Recientemente he encontrado un par de autores que me han hecho recuperar la confianza en quienes practican el noble oficio de escribir. Uno de ellas es Theodor Kallifatides, un autor griego afincado en Suecia y del que no voy a hablar hoy porque quiero hacerlo más extensamente en otro momento. El otro es nuestro Pedro Ugarte, un bilbaíno al que sigo desde hace tiempo en Facebook, pero al que los múltiples, y quizá innecesarios asuntos, en que nos embarcamos cada día, no me había permitido leer. Y deseaba hacerlo. Lo deseaba porque leía sus intervenciones en la red y me parecían interesantes, inteligentes, alejadas del sectarismo y la mediocridad habituales. Claro que eso no tendría por qué ser marchamo de calidad literaria. Y, sin embargo, en este caso lo es. Y mucho, además.
Conforme uno envejece es más costoso encontrar obras literarias que le conmuevan, que al acceder a ellas se pueda llegar a la consideración de que han aportado algo relevante a lo mísero de nuestra existencia diaria. Incluso a quienes he considerado mis escritores favoritos durante años, de repente se me tornan adocenados, rimbombantes, vulgares. Supeditada su obra a la finalidad de entretener las inquietas mentes de lectores con poco tiempo y muchas ganas de pasar un buen rato leyendo. No es esta una mala finalidad en sí misma, pero llevada a su extremo lleva a algunos a caer en lo banal, en lo manido, en lo que, por buscar entretenimiento, solo se alcanza lo mediocridad.
La cuestión es que me hice con una de las obras de Pedro Ugarte de antigüedad media (2004), Casi inocentes. Una interesante novela que incluso fue llevada al cine en 2014, aunque parece que la versión cinematográfica no fue demasiado exitosa. Tengo que intentar verla, de todas formas, para hacerme una idea más adecuada al respecto. La cuestión es que la novela me ha atraído poderosamente. Y tengo varios motivos para ello.
El primero es el magnífico pulso narrativo del autor.
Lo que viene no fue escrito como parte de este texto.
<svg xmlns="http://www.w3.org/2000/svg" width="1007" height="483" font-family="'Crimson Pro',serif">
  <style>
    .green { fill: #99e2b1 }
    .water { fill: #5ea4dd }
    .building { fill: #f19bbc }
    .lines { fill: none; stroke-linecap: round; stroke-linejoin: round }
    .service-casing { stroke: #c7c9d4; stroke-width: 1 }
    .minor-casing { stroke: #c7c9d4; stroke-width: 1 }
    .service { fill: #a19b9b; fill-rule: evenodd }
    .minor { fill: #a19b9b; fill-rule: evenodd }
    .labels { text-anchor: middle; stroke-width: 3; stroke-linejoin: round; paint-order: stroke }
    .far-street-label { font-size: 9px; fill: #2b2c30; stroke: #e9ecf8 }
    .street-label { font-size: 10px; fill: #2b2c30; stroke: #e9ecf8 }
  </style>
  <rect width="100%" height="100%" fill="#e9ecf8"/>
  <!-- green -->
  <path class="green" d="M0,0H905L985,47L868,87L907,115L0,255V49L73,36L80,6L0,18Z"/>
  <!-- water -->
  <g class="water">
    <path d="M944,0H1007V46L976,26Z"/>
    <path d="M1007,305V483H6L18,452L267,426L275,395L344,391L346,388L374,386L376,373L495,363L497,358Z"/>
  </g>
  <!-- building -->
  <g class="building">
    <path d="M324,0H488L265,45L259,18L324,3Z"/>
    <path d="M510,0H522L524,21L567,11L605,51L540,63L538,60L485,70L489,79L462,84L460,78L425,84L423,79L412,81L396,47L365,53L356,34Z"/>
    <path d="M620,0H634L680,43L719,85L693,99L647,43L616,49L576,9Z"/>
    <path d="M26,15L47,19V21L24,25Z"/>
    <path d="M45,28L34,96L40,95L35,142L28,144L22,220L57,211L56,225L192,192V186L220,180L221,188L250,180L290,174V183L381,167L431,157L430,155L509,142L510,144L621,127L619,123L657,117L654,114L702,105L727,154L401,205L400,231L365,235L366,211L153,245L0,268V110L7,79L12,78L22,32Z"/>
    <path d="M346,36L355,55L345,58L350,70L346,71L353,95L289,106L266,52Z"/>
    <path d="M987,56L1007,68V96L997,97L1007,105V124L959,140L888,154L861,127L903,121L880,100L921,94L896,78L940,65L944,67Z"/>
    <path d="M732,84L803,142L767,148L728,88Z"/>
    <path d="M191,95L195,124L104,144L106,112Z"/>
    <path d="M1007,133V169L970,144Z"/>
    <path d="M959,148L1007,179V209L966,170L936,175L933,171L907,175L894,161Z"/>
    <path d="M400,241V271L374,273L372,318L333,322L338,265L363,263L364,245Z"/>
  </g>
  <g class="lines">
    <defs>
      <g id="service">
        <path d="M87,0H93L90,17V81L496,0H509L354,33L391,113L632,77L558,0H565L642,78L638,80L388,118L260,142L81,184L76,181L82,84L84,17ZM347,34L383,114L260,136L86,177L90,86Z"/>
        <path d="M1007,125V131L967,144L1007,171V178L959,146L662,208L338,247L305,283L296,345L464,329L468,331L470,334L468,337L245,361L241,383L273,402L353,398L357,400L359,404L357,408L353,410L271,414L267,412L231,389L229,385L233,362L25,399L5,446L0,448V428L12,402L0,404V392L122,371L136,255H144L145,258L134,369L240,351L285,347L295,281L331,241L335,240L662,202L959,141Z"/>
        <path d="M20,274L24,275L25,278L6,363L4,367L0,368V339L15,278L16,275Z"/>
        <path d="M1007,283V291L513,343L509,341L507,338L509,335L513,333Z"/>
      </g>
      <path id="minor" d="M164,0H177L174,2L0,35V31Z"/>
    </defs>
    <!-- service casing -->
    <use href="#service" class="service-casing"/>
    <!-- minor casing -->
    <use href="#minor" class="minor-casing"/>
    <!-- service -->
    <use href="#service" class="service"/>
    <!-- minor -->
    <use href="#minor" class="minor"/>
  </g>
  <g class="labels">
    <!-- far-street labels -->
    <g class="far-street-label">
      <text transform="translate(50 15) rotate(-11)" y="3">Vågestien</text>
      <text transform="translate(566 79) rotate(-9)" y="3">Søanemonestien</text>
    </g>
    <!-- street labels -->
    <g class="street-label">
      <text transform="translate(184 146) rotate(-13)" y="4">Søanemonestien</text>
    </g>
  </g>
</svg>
Estoy cansado de esos figurones del best seller que parecen verse obligados a seguir un riguroso guion de eventos, personajes, historias… lo que les han dicho sus editores que deben hacer para vender libros. Contrariamente a esa continua agresión a la buena literatura, autores como Pedro Ugarte no ceden ni un ápice ante semejante método. A él se le lee con el placer de saber que estás leyendo algo auténtico. Literatura de esa que emplea el verbo para transmitir al lector sentimientos reales y no extemporáneas y continuas acciones que solo contribuyen a crear personajes tan acartonados como ficticios.
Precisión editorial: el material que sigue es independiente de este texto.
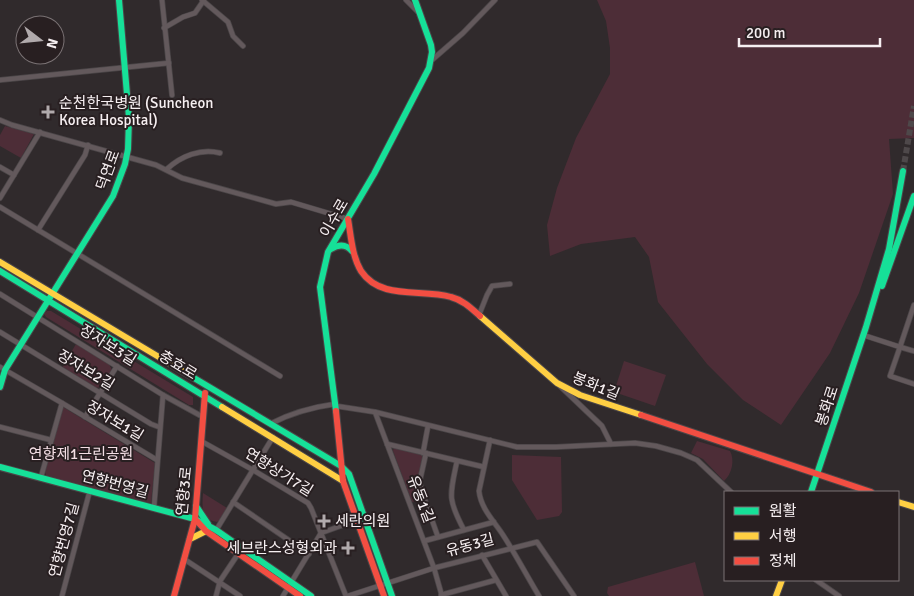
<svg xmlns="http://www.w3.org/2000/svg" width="914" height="596" font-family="Signika,'Noto Sans KR',sans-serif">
	<rect width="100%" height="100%" fill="#302a2c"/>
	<g fill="#4d2d37">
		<path d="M597,0H914V138L889,139L893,194L859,293L830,353L781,425L743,400L707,364L658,302L649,257L635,237L581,244L550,256L547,225L557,188L576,138L610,74V48L606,21Z"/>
		<path d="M5,126L34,134L21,158L0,146V135Z"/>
		<path d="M47,311H51L193,397V405H189L46,317L44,314Z"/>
		<path d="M76,344L109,364L112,370L102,387L95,388L62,368Z"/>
		<path d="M624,361L666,375L655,406L614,392Z"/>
		<path d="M63,407L155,463L151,503L46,476L45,471Z"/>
		<path d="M697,441L730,451C735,460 732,474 724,481L703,459L691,453Z"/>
		<path d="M394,447L423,454L419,482L423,499L412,502L393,451Z"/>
		<path d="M512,455L561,457L562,512L559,516L537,520L512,480Z"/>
		<path d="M203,493L227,508L220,520L217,522C201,520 202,506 203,493Z"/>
		<path d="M695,562L704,596H609L607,593L608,587Z"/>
	</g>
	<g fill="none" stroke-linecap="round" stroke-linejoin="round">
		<path stroke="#4e484a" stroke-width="6" stroke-dasharray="6 3" stroke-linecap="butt" d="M903,171L914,106"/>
		<defs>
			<g id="street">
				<path d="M162,0L172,95"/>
				<path d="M202,0L228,22L233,36L243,46"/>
				<path d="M406,0L419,13"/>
				<path d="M164,28L183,17L195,13L204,0"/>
				<path d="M432,60L463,33L495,0"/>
				<path d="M0,80L169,63"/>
				<path d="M0,120L12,125L156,165L182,178L276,204L291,202L348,219"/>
				<path d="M0,167L14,175"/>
				<path d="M167,169C181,156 201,148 220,153"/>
				<path d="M0,198L40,132"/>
				<path d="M0,207L280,376"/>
				<path d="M38,230L85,155L88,145"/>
				<path d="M0,294L163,395L203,417"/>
				<path d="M914,305L900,347L914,351"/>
				<path d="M479,315L487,295L492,286L510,284"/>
				<path d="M0,332L151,424L159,427"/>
				<path d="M863,335L900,347L890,376L914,384"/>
				<path d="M0,367L62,403L41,477"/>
				<path d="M560,386L602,426L611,444"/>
				<path d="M62,403L157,460"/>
				<path d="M336,406L375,412L517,447H556L635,443L656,446L681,453L697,460L731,492"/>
				<path d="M375,412L434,568L442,596"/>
				<path d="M85,417L117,366"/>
				<path d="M270,424C289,414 313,407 335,404"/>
				<path d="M0,427L51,440"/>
				<path d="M490,440L479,491C481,509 494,521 503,535C516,555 527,576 539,596"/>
				<path d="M201,441L253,470L308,503L311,508L346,596"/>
				<path d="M387,444L484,467"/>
				<path d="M423,453L428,426"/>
				<path d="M426,453L420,480L421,489L438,537"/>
				<path d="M457,461C450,495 447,498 464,530"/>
				<path d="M233,502L309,554"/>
				<path d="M154,507L163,395"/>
				<path d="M215,532L273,437"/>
				<path d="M424,541L494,522"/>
				<path d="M482,555L506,596"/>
				<path d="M184,559L240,596"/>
				<path d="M816,580L839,596"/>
				<path d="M441,595L496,580"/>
				<path d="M62,596L90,490"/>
				<path d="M216,596L220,581L240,551"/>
				<path d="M283,596L321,533L357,520"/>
				<path d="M348,596L434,568L537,542L574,596"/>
			</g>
			<g id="fast">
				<path d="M331,249C339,244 346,244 352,251"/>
				<path d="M0,271L222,407"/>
				<path d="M882,286L914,196"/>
				<path d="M184,372L341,466L349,474L392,596"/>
				<path d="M0,387L5,370L113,196L125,164L128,149L129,118L119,0"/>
				<path d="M336,411L320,287L328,252L374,174L429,68L432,52L431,45L415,0"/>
				<path d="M0,467L195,519L216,530L311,596"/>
				<path d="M811,492L866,327L889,249L903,171"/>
				<path d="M196,506L208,524"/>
			</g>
			<g id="slow">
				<path d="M0,262L184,372"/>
				<path d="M480,316L557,383L580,395L641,415"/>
				<path d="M222,407L343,481"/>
				<path d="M898,502L914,507"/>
				<path d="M190,539L206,531"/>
				<path d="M776,596L782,580"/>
			</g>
			<g id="jam">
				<path d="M348,219C351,236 352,256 361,271C381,301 422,288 451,297C463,300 471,308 480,316"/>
				<path d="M336,411L343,481L384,596"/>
				<path d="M641,415L871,492"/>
				<path d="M197,521L206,531L300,596"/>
				<path d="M174,596L195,519L205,393"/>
			</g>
		</defs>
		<use href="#street" stroke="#4b4648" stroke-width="6"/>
		<use href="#fast" stroke="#4b4648" stroke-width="8"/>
		<use href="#slow" stroke="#4b4648" stroke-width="8"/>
		<use href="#jam" stroke="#4b4648" stroke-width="8"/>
		<use href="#street" stroke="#63595c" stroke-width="4.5"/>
		<use href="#fast" stroke="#16e098" stroke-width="6"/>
		<use href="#slow" stroke="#ffcf43" stroke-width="6"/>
		<use href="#jam" stroke="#f24e42" stroke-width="6"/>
	</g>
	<g fill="#b1aaac" stroke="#281f21" stroke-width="2">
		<path d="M45.5 104.5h5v5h5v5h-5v5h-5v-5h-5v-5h5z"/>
		<path d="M321.5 513.5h5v5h5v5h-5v5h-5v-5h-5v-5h5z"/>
		<path d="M345.5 540.5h5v5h5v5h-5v5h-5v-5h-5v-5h5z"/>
	</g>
	<g text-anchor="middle" stroke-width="4" stroke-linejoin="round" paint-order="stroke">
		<g font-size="15" fill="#f6eff1" stroke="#281f21" text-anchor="start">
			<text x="59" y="108">순천한국병원 (Suncheon<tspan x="59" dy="17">Korea Hospital)</tspan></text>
			<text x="335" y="526">세란의원</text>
			<text x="337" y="553" text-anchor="end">세브란스성형외과</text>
		</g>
		<g font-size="15" fill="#f6eff1" stroke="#281f21">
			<text transform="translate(108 170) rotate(-70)" y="5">덕연로</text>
			<text transform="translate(334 218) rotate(-60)" y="5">이수로</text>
			<text transform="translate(108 345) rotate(32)" y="5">장자보3길</text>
			<text transform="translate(178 365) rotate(31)" y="5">충효로</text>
			<text transform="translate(86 370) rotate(31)" y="5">장자보2길</text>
			<text transform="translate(596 386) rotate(22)" y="5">봉화1길</text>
			<text transform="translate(827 406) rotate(-72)" y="5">봉화로</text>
			<text transform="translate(115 421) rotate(31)" y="5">장자보1길</text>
			<text transform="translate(279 472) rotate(32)" y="5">연향상가7길</text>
			<text transform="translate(115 484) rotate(15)" y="5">연향번영길</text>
			<text transform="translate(184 491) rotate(-84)" y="5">연향3로</text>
			<text transform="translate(421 499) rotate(69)" y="5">유동1길</text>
			<text transform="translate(64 540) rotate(-75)" y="5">연향번영7길</text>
			<text transform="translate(470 545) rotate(-15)" y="5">유동3길</text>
		</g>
		<g font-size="15" fill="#f3dee4" stroke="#281f21">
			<text x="81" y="459">연향제1근린공원</text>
		</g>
	</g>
	<rect x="724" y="491" width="175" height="90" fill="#281f21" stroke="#7a7274"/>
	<rect x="734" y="507" width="25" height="8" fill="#16e098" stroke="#7a7274"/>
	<text x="769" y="516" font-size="15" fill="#f6eff1">원활</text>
	<rect x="734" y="532" width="25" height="8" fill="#ffcf43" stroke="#7a7274"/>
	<text x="769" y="541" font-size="15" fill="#f6eff1">서행</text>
	<rect x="734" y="557" width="25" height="8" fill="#f24e42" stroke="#7a7274"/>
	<text x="769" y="566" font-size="15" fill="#f6eff1">정체</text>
	<g transform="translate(40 40) rotate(106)"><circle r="24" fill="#281f21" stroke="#7a7274"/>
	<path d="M0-4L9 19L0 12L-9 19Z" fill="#b1aaac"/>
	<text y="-8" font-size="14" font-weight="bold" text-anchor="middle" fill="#f6eff1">N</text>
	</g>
	<path d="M739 38v8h141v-8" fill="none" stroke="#f6eff1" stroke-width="2.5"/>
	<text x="746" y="38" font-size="15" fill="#f6eff1" stroke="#281f21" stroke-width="4" paint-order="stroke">200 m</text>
</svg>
El segundo es la temática. El tema troncal de la novela es la paternidad. Y poco he leído donde uno pueda sentirse más identificado y más de acuerdo con todos los dilemas morales que plantea el autor. Reconozco que el asunto de la paternidad es una de mis más relevantes preocupaciones. Uno de las derivaciones del pensamiento que más han ocupado mi mente, al menos desde que, hace ya muchos años, llegué a ella. Solo tendríamos que prestar alguna atención a frases como esta para reconocer el mérito de lo que Ugarte nos transmite:
«Todo adulto que tiene hijos se reconoce incompleto y confundido. Al fin y al cabo, ha descubierto algo turbador, algo que condiciona para siempre su existencia: saber que existe sobre la tierra una vida más importante que la suya.»
El tercero es el escenario. Los mundos de la familia y el trabajo. Todo llevado con sumo realismo. Nada se sacrifica en la narración al hecho de lograr satisfacer al lector creando arquetipos de personajes tan atractivos como imposibles. La gente es real, la narración es intensa, los hechos son creíbles. Literatura de verdad, de la que se nos introduce por las venas del pensamiento y nos aporta inteligencia.
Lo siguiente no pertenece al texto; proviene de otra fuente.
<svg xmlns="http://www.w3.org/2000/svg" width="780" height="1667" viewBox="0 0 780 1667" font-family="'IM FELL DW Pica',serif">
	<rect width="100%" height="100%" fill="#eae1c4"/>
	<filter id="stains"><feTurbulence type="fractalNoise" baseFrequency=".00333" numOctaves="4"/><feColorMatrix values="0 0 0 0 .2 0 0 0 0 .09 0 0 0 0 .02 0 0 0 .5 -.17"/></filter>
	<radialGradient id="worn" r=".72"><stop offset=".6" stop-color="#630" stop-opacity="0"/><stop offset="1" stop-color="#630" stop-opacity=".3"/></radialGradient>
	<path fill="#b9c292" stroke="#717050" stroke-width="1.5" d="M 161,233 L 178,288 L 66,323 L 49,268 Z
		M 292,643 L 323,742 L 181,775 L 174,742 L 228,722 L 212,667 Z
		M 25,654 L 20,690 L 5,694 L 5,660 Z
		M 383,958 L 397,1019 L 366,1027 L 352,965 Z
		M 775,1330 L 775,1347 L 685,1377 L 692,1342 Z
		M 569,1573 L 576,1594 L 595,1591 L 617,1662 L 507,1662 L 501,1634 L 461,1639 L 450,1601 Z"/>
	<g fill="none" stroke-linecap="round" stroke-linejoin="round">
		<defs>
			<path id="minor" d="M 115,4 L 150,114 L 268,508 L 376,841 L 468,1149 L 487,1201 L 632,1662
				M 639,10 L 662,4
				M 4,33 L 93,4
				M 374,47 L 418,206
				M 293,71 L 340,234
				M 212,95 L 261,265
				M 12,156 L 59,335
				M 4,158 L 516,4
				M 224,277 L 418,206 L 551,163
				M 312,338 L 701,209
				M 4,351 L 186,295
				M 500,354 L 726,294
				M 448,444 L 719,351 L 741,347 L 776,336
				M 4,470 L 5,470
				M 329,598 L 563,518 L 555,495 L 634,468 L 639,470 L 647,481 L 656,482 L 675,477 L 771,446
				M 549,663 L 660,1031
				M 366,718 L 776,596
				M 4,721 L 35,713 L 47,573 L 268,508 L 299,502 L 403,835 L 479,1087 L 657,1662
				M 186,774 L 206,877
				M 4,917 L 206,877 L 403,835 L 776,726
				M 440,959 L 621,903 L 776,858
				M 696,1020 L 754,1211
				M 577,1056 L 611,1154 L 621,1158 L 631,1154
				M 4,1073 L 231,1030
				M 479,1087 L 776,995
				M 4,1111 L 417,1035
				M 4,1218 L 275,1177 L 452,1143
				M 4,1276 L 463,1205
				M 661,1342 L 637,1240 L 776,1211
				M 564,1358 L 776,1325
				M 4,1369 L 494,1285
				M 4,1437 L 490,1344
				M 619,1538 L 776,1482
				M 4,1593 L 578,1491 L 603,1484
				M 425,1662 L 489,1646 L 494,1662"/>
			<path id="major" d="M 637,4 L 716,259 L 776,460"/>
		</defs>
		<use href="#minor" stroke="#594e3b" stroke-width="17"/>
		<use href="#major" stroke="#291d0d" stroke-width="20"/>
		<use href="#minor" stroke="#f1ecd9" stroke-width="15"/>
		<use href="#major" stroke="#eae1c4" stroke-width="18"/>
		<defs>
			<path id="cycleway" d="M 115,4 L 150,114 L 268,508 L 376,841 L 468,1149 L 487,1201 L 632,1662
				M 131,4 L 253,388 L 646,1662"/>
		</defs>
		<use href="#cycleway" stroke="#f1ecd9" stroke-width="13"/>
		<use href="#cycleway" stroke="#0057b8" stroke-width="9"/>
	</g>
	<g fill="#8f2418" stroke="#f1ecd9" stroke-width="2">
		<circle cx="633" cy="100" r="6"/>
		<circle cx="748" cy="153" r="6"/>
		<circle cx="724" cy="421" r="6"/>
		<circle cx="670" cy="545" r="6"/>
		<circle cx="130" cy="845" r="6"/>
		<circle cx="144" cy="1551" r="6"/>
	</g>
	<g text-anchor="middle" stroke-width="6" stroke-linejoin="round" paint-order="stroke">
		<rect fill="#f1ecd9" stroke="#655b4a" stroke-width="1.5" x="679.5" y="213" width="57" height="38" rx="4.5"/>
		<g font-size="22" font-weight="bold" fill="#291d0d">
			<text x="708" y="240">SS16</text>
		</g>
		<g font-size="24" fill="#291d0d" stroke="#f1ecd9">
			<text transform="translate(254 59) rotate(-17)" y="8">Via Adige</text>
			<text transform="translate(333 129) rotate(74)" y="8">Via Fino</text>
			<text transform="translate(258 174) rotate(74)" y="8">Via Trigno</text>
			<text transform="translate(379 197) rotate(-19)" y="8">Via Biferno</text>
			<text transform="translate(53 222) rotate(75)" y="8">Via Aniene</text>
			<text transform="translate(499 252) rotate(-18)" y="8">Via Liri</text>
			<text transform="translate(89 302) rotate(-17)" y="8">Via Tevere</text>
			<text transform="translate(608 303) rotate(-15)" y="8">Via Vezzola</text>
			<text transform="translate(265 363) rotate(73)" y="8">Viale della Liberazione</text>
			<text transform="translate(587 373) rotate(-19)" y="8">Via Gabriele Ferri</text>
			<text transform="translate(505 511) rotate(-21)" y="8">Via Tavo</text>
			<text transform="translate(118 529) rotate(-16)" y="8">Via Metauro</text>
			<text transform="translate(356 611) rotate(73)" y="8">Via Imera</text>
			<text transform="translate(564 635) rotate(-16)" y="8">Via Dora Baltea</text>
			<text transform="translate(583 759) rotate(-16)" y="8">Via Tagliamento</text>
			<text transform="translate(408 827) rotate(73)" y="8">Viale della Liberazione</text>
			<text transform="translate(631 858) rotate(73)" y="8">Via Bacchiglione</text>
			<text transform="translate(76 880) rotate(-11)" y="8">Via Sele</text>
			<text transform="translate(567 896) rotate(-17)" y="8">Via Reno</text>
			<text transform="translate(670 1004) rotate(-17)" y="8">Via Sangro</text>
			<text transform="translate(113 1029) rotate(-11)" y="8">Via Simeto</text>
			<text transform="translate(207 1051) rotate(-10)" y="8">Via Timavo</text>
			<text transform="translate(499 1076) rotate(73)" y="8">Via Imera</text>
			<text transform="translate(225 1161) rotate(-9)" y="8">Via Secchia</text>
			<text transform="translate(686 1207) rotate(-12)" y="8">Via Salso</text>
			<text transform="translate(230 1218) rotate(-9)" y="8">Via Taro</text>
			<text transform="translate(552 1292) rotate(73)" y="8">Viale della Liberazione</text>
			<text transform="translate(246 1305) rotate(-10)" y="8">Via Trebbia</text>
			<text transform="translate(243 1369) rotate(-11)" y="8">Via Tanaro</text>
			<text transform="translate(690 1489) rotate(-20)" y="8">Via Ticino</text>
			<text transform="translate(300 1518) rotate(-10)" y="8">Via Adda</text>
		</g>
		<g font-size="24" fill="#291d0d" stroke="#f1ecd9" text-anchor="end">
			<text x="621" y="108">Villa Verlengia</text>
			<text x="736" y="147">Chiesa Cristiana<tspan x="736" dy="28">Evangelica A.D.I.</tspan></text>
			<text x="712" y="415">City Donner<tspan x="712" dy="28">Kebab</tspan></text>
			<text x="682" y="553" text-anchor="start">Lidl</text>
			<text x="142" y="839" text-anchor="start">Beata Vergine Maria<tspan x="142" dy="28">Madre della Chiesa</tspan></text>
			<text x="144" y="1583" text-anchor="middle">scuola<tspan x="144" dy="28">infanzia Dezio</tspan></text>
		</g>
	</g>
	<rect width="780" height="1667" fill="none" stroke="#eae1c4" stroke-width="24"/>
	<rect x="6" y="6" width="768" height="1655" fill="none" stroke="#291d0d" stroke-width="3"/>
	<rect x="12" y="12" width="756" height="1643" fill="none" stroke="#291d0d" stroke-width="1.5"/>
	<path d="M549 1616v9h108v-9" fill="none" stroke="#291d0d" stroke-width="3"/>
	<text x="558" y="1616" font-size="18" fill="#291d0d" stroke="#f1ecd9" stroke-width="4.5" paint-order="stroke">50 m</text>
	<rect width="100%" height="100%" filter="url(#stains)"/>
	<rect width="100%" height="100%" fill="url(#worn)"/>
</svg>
Y es que el autor no pierde el tiempo en centrarse en la creación de esos estereotipos que generan nuestra admiración por verlos como sobrehumanos, interesantes, curiosos… O en acciones y aventuras que nos hagan olvidar nuestra orfandad como humanos y sirvan para darnos consuelo. En cambio, en sus personajes nos vemos a nosotros mismos. Son receptáculos donde emplear la cuchara para rebañar las profundas costras con las que suele ensombrecerse el alma humana.
En cualquier caso, lo que sí tengo que hacer es leer más de la abundante narrativa de este hombre, sobre todo de sus relatos cortos, género que practica con notoriedad y que suele ser uno de mis favoritos.
No voy a destripar el argumento para aquellos lectores que deseen enfrentarse a la obra. Por tanto, aquí lo dejo. Solo insisto en que si estás aburrido de tanta figura de relumbre y tantos de esos best sellers con que nos inundan habitualmente, en esta obra, e intuyo que en otras de Pedro Ugarte, encontrarás las tranquilas aguas de la literatura de verdad que muchos deseamos.